Analyse
In dit artikel gaan we na op welke manier de pachter op zijn beurt een einde kan stellen aan zijn pachtovereenkomst.
De eerste pachtwetgeving, die dateert van 1929, had als doel om met een wettelijke bescherming van de pachter een tegengewicht te vormen voor het overwicht van de verpachter.
Deze bevatte onder meer bepalingen over de minimumduur van negen jaar, de verplichting van de verpachter om de pachter een opzegging te geven om de pachtovereenkomst te beëindigen, het beginsel van de exploitatievrijheid en het recht op uittredingsvergoedingen. De landpachtovereenkomst werd op die manier een soort van statutaire overeenkomst, waarbij de wilsautonomie van de partijen buiten spel werd gezet.
De vraag stelt zich nu dus op welke manier een pachter een einde kan stellen aan de pachtovereenkomst?

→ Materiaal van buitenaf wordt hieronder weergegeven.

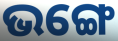
ଭଙ୍ଗେ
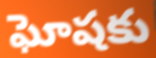
ఘోషకు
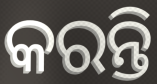
କରନ୍ତି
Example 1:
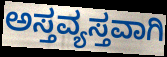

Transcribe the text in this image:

ಅಸ್ತವ್ಯಸ್ತವಾಗಿ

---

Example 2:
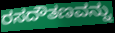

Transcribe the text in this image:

ರಸದೌತಣವನ್ನು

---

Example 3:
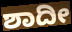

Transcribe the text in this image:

ಶಾದೀ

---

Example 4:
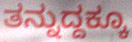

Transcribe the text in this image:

ತನ್ನುದ್ದಕ್ಕೂ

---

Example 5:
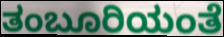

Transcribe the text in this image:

ತಂಬೂರಿಯಂತೆ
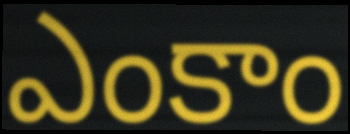
ఎంకాం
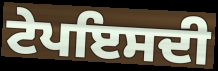
ਟੇਪਇਸਦੀ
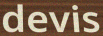
devis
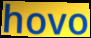
hovo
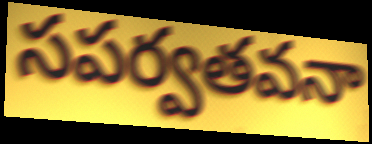
సపర్వతవనా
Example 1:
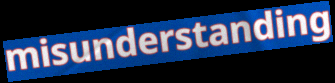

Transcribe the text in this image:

misunderstanding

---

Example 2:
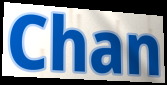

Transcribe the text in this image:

Chan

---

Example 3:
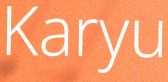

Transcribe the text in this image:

Karyu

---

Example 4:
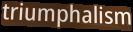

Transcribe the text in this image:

triumphalism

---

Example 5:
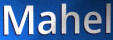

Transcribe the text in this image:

Mahel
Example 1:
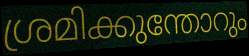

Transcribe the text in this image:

ശ്രമിക്കുന്തോറും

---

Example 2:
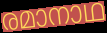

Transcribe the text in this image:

രമാനാഥ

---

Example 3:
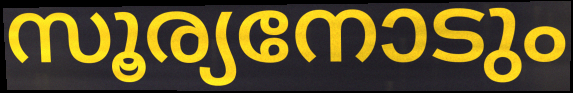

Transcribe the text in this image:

സൂര്യനോടും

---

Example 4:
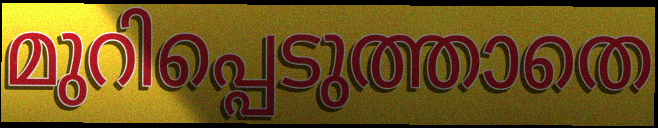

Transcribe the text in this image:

മുറിപ്പെടുത്താതെ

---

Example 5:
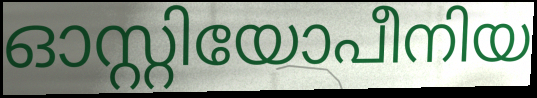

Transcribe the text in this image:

ഓസ്റ്റിയോപീനിയ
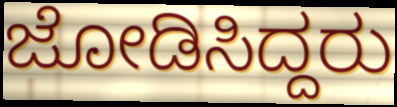
ಜೋಡಿಸಿದ್ದರು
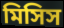
মিসিস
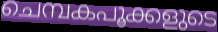
ചെമ്പകപൂക്കളുടെ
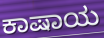
ಕಾಷಾಯ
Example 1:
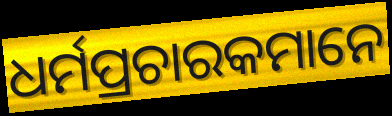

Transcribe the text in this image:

ଧର୍ମପ୍ରଚାରକମାନେ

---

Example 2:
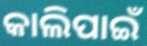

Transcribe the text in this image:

କାଲିପାଇଁ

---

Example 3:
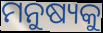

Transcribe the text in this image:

ମନୁଷ୍ୟକୁ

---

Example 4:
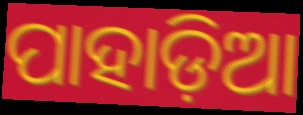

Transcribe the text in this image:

ପାହାଡ଼ିଆ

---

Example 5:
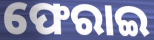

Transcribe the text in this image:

ଫେରାଇ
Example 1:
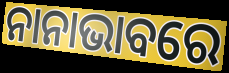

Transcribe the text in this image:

ନାନାଭାବରେ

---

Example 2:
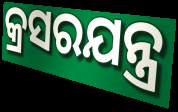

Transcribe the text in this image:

କ୍ରସରଯନ୍ତ୍ର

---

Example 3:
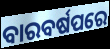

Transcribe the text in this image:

ବାରବର୍ଷପରେ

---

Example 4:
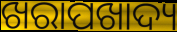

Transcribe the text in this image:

ଖରାପଖାଦ୍ୟ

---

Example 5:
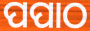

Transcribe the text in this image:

ପପାଠ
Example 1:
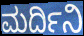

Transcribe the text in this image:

ಮರ್ದಿನಿ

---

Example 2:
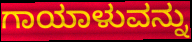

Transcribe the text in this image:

ಗಾಯಾಳುವನ್ನು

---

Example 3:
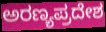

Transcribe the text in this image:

ಅರಣ್ಯಪ್ರದೇಶ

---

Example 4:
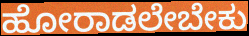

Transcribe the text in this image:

ಹೋರಾಡಲೇಬೇಕು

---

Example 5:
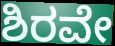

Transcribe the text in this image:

ಶಿರವೇ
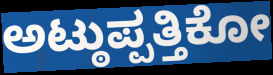
ಅಟ್ಠುಪ್ಪತ್ತಿಕೋ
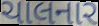
ચાલનાર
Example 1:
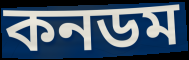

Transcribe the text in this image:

কনডম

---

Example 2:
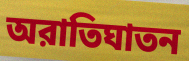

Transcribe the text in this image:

অরাতিঘাতন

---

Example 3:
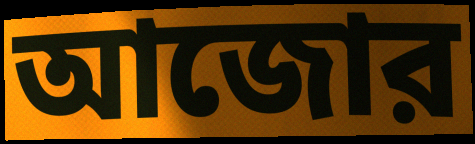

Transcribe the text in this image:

আজোর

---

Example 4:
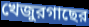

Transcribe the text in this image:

খেজুরগাছের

Vooreerst moeten we kijken naar de duurtijd van de pachtovereenkomst.
De Pachtwet bepaalde dat de pachtduur niet korter kan zijn dan negen jaar en dat de pacht van rechtswege wordt verlengd voor negen jaar als er voor het einde van de lopende periode geen rechtsgeldige opzegging is gegeven, zelfs als de eerste gebruiksperiode meer dan negen jaar bedroeg.
Als er een kortere tijd bedongen was, dan werd de pachttijd van rechtswege op negen jaar gebracht.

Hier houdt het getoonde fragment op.